*eskilerin güneş yağı - çocukluk, anne babayla sarıyer altınkum plajı yaş 3 suya batırılıp çıkarılıyorum, gökkuşağı renkli kırmızı tabanlı köpükten terlik, yeşil beyaz bir mayo, annem gülümsüyor, diğer çocuklar da, diğer anne babalar da, burası cennet olmalı, annemin beni havluya sarışının paha biçilmez duygusu + kuşadası benzer yaşlar, havada süzülen paraşüt, çiçekli bahçeler, küçükoğlu
*naftalin - babaanne, kapalı sandıklar, hiç açılamayacak hazineler, gizlilik, düzen, mutsuzluk + servise girip montunun etrafı kokuttuğu, antipatik bulduğum için kendimden rahatsız olduğum o uzun boylu iri, yarı, suskun ve soğuk sınıf arkadaşı
* fahrenheit - servise giren benden bir yaş büyük diğer çocuk, kendini cool zanneden hakan ve lanet kavunlu sakızı. bir gün sordum bu koku ne kavun mu diye. sonra öğrendim ne olduğunu. kel alaka bir şeymiş görüldüğü üzere.
* yağmur - ebediyet, özgürlük, arınmak, bütünleşmek, bilumum acayip duygular ve bunların bir araya geldiği, eski, yağmurlu acayip bir ergenlik rüyası + bir dolu özel ve genel hatıra. sayamayacağım.
* 212 - otobüs, olasılıklar, heyecanlanmak, gençlik, gizem. güzel, güneş gibi bir gülümseme ve idiotça karşılığım.
* rutubet - ergenlik, mutsuzluk, karanlık, kapalı kapılar ardında birbirini incitmek, apoptosis gibi bir şey
* eski kitap sayfası - lise kütüphanesi ve kütüphaneden atılmalarımın anıları, by şşşş ve 90 yaşında geriye 180 derece yay çizerek şşlayabilmesi+koliler, taşınmak, nedenini bilmeden terk edilen evler, annem ve babamın ardından sürüklenen ben.

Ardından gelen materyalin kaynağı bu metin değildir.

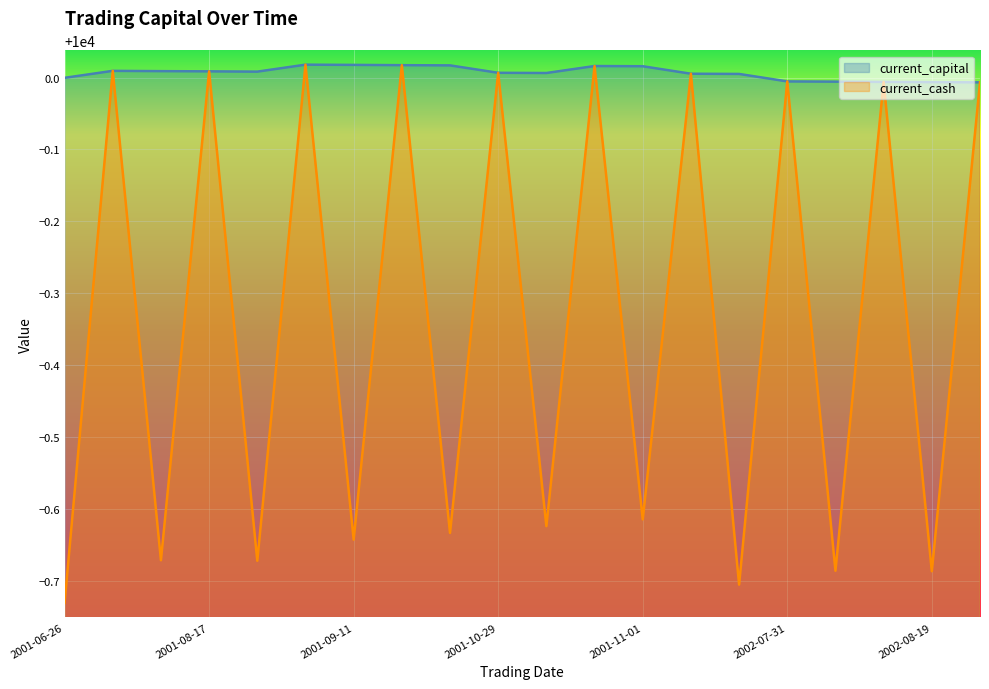

How many data points does each series have?

20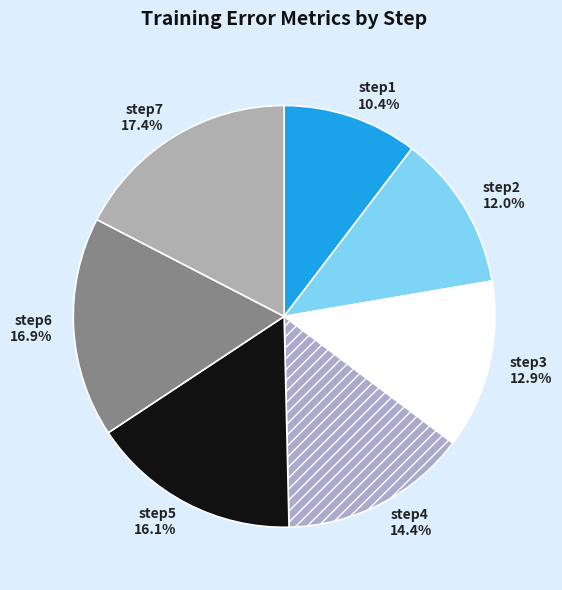

The step2 slice represents 5% of the pie. True or false?

False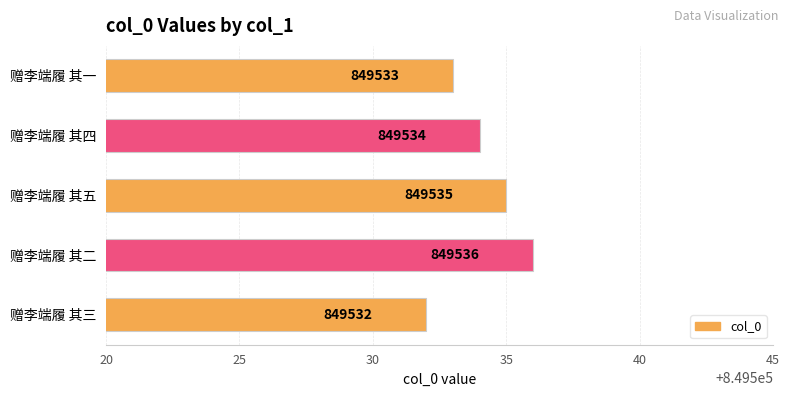

Count the number of data series in this chart.

1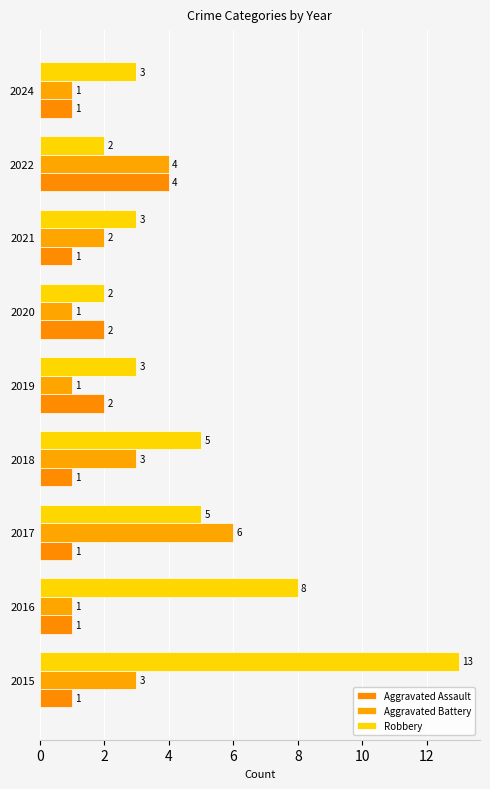

How many series are shown in this chart?

3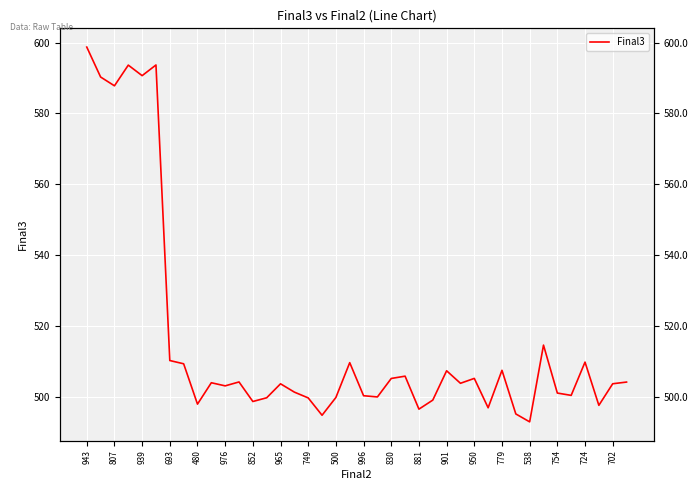

What is the approximate value at 881?

496.7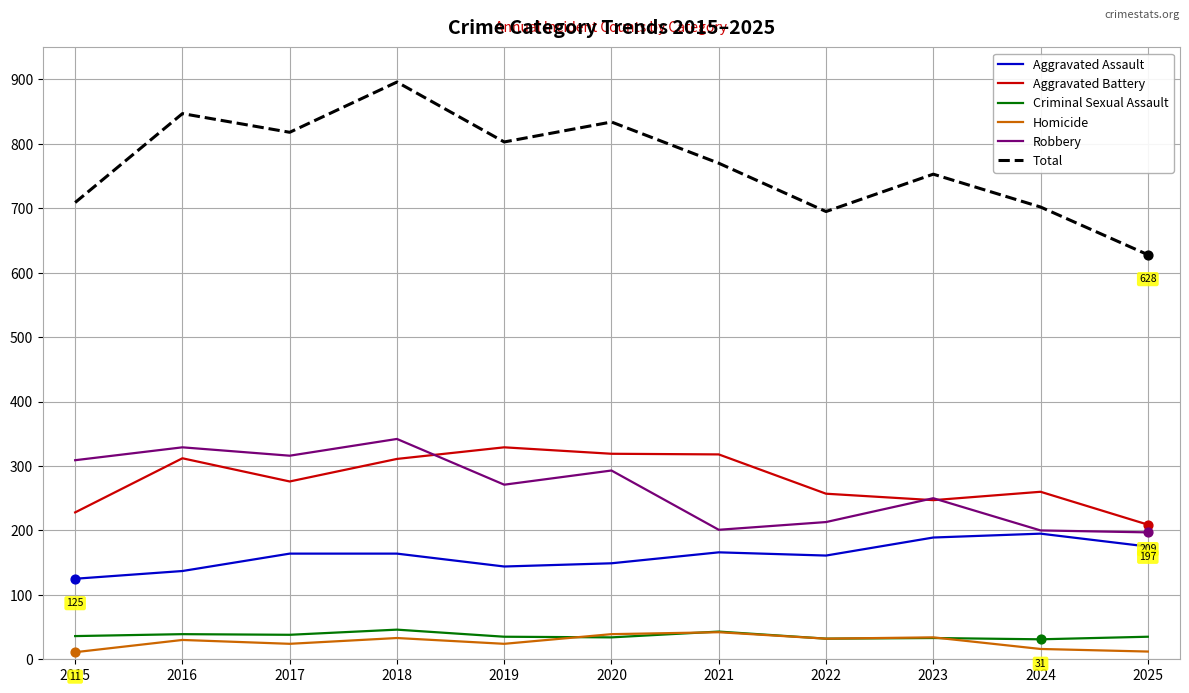

What are all the series names shown in the legend?

Aggravated Assault, Aggravated Battery, Criminal Sexual Assault, Homicide, Robbery, Total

* yazın buğday sapı kokusu - çocukluk, yazlığa doğru arşınlanan yollar, ayçiçekleri, bisiklet, şose, eski ve tarihi bir köy, bisiklet tamircisi, maceralar
* iyot - ergenlikte olmasını beklediğim ve dalgalarının altına girdiğim gel-gitler, dalganın iskeleye vurması ve parçalanması, kadıköy hasır'da lisedeyken içilen çay, yerde her şeyi yansıtan o güzelim 1 kat su tabakası.
* gitanes - gördüğüm bir iki esrarlı rüya, akşam pazarı,...
dolu ya. bitmiyor. bunların kokusunu her duyduğumda hepsi birden aklıma üşüşmüyor ama illa ki bir tanesi üşüşüyor. o bir kapı açıyor bazen ve diğerleri ya da burada yazmadığım başka bir sürü şey çağrışımla geliyor. kimi zaman bir geçişle, kimi zaman sıçramalarla.
kokunun verdiği duygu olmasa bu görüntüler çok eksik kalırmış, onu fark ettim. belki de olmazlarmış.onları beraberinde kazıyan bu kokular belki de.